■ About this task ■
The records below need copying. Match each line exactly.
:: Source data ::
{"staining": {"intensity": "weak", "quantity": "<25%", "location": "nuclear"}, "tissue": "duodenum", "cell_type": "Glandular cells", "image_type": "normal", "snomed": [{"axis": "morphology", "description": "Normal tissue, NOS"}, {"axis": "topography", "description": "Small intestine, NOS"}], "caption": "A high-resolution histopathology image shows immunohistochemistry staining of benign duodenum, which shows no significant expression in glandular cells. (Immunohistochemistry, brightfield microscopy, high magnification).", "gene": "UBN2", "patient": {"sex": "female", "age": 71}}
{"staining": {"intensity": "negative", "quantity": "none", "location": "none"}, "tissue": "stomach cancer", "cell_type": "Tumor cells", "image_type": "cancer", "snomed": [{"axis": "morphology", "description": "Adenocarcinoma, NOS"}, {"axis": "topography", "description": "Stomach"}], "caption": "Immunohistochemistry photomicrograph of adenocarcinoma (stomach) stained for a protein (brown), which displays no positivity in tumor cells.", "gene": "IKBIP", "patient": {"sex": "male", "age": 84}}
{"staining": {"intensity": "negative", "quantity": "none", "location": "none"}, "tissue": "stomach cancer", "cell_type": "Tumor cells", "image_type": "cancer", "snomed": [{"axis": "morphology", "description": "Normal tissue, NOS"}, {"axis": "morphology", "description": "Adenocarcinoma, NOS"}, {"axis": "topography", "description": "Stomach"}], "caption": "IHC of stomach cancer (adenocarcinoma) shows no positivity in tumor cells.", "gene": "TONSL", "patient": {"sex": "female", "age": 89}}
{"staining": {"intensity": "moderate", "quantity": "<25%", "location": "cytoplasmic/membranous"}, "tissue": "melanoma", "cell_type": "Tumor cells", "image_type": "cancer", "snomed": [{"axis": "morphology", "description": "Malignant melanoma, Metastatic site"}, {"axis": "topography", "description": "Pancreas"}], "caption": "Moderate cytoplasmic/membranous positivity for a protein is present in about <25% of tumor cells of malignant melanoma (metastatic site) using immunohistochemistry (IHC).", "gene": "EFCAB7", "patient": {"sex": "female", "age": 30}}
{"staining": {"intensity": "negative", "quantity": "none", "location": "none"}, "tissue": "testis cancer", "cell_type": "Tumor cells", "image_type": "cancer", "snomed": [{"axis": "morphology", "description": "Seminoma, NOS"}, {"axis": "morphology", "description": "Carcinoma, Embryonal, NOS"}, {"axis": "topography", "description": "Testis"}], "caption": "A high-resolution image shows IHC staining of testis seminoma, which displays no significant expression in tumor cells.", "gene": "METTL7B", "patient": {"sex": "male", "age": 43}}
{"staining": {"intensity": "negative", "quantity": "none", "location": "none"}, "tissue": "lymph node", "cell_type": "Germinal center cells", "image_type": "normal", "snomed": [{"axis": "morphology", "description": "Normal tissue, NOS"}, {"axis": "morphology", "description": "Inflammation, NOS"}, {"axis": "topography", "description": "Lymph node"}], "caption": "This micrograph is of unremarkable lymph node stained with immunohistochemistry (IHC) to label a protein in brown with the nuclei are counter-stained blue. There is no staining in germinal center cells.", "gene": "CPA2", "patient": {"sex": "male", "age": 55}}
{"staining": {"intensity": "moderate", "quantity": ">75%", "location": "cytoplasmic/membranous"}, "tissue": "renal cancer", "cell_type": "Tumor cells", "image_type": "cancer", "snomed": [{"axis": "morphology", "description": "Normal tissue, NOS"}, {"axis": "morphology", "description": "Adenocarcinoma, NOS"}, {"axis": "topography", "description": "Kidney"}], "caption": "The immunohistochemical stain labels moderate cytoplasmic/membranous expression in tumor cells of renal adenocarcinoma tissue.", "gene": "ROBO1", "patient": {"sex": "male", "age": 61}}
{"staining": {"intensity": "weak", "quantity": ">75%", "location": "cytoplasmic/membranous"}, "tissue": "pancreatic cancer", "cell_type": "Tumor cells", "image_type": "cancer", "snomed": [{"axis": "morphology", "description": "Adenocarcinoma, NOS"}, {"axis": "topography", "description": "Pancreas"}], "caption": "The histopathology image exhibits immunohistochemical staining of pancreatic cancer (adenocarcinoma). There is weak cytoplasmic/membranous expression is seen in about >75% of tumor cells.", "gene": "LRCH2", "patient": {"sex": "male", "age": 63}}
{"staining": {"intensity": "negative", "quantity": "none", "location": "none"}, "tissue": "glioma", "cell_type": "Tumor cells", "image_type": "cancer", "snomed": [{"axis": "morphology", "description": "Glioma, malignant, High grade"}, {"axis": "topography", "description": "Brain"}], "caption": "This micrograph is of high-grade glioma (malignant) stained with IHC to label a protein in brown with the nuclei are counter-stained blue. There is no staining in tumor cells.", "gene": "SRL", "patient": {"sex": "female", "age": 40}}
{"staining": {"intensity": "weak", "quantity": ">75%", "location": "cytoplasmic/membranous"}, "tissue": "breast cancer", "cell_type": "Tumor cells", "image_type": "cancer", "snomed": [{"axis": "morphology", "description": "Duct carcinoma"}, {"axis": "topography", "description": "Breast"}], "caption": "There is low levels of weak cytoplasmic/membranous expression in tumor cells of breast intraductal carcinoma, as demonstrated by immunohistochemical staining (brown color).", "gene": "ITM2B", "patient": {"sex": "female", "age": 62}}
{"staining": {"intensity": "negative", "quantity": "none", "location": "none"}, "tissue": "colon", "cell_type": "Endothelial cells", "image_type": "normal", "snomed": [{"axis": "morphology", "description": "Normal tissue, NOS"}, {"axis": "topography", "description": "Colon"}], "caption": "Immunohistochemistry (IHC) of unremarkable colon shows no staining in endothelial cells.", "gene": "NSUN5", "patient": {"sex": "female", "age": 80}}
:::
■ Response to this exercise ■
{"staining": {"intensity": "weak", "quantity": "<25%", "location": "nuclear"}, "tissue": "duodenum", "cell_type": "Glandular cells", "image_type": "normal", "snomed": [{"axis": "morphology", "description": "Normal tissue, NOS"}, {"axis": "topography", "description": "Small intestine, NOS"}], "caption": "A high-resolution histopathology image shows immunohistochemistry staining of benign duodenum, which shows no significant expression in glandular cells. (Immunohistochemistry, brightfield microscopy, high magnification).", "gene": "UBN2", "patient": {"sex": "female", "age": 71}}
{"staining": {"intensity": "negative", "quantity": "none", "location": "none"}, "tissue": "stomach cancer", "cell_type": "Tumor cells", "image_type": "cancer", "snomed": [{"axis": "morphology", "description": "Adenocarcinoma, NOS"}, {"axis": "topography", "description": "Stomach"}], "caption": "Immunohistochemistry photomicrograph of adenocarcinoma (stomach) stained for a protein (brown), which displays no positivity in tumor cells.", "gene": "IKBIP", "patient": {"sex": "male", "age": 84}}
{"staining": {"intensity": "negative", "quantity": "none", "location": "none"}, "tissue": "stomach cancer", "cell_type": "Tumor cells", "image_type": "cancer", "snomed": [{"axis": "morphology", "description": "Normal tissue, NOS"}, {"axis": "morphology", "description": "Adenocarcinoma, NOS"}, {"axis": "topography", "description": "Stomach"}], "caption": "IHC of stomach cancer (adenocarcinoma) shows no positivity in tumor cells.", "gene": "TONSL", "patient": {"sex": "female", "age": 89}}
{"staining": {"intensity": "moderate", "quantity": "<25%", "location": "cytoplasmic/membranous"}, "tissue": "melanoma", "cell_type": "Tumor cells", "image_type": "cancer", "snomed": [{"axis": "morphology", "description": "Malignant melanoma, Metastatic site"}, {"axis": "topography", "description": "Pancreas"}], "caption": "Moderate cytoplasmic/membranous positivity for a protein is present in about <25% of tumor cells of malignant melanoma (metastatic site) using immunohistochemistry (IHC).", "gene": "EFCAB7", "patient": {"sex": "female", "age": 30}}
{"staining": {"intensity": "negative", "quantity": "none", "location": "none"}, "tissue": "testis cancer", "cell_type": "Tumor cells", "image_type": "cancer", "snomed": [{"axis": "morphology", "description": "Seminoma, NOS"}, {"axis": "morphology", "description": "Carcinoma, Embryonal, NOS"}, {"axis": "topography", "description": "Testis"}], "caption": "A high-resolution image shows IHC staining of testis seminoma, which displays no significant expression in tumor cells.", "gene": "METTL7B", "patient": {"sex": "male", "age": 43}}
{"staining": {"intensity": "negative", "quantity": "none", "location": "none"}, "tissue": "lymph node", "cell_type": "Germinal center cells", "image_type": "normal", "snomed": [{"axis": "morphology", "description": "Normal tissue, NOS"}, {"axis": "morphology", "description": "Inflammation, NOS"}, {"axis": "topography", "description": "Lymph node"}], "caption": "This micrograph is of unremarkable lymph node stained with immunohistochemistry (IHC) to label a protein in brown with the nuclei are counter-stained blue. There is no staining in germinal center cells.", "gene": "CPA2", "patient": {"sex": "male", "age": 55}}
{"staining": {"intensity": "moderate", "quantity": ">75%", "location": "cytoplasmic/membranous"}, "tissue": "renal cancer", "cell_type": "Tumor cells", "image_type": "cancer", "snomed": [{"axis": "morphology", "description": "Normal tissue, NOS"}, {"axis": "morphology", "description": "Adenocarcinoma, NOS"}, {"axis": "topography", "description": "Kidney"}], "caption": "The immunohistochemical stain labels moderate cytoplasmic/membranous expression in tumor cells of renal adenocarcinoma tissue.", "gene": "ROBO1", "patient": {"sex": "male", "age": 61}}
{"staining": {"intensity": "weak", "quantity": ">75%", "location": "cytoplasmic/membranous"}, "tissue": "pancreatic cancer", "cell_type": "Tumor cells", "image_type": "cancer", "snomed": [{"axis": "morphology", "description": "Adenocarcinoma, NOS"}, {"axis": "topography", "description": "Pancreas"}], "caption": "The histopathology image exhibits immunohistochemical staining of pancreatic cancer (adenocarcinoma). There is weak cytoplasmic/membranous expression is seen in about >75% of tumor cells.", "gene": "LRCH2", "patient": {"sex": "male", "age": 63}}
{"staining": {"intensity": "negative", "quantity": "none", "location": "none"}, "tissue": "glioma", "cell_type": "Tumor cells", "image_type": "cancer", "snomed": [{"axis": "morphology", "description": "Glioma, malignant, High grade"}, {"axis": "topography", "description": "Brain"}], "caption": "This micrograph is of high-grade glioma (malignant) stained with IHC to label a protein in brown with the nuclei are counter-stained blue. There is no staining in tumor cells.", "gene": "SRL", "patient": {"sex": "female", "age": 40}}
{"staining": {"intensity": "weak", "quantity": ">75%", "location": "cytoplasmic/membranous"}, "tissue": "breast cancer", "cell_type": "Tumor cells", "image_type": "cancer", "snomed": [{"axis": "morphology", "description": "Duct carcinoma"}, {"axis": "topography", "description": "Breast"}], "caption": "There is low levels of weak cytoplasmic/membranous expression in tumor cells of breast intraductal carcinoma, as demonstrated by immunohistochemical staining (brown color).", "gene": "ITM2B", "patient": {"sex": "female", "age": 62}}
{"staining": {"intensity": "negative", "quantity": "none", "location": "none"}, "tissue": "colon", "cell_type": "Endothelial cells", "image_type": "normal", "snomed": [{"axis": "morphology", "description": "Normal tissue, NOS"}, {"axis": "topography", "description": "Colon"}], "caption": "Immunohistochemistry (IHC) of unremarkable colon shows no staining in endothelial cells.", "gene": "NSUN5", "patient": {"sex": "female", "age": 80}}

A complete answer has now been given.